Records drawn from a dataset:
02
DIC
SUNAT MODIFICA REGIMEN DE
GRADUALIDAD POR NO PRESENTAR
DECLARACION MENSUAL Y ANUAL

:: THE TASK ::
Write out all the entries once more, exactly.

:: EXERCISE RESPONSE ::
02
DIC
SUNAT MODIFICA REGIMEN DE
GRADUALIDAD POR NO PRESENTAR
DECLARACION MENSUAL Y ANUAL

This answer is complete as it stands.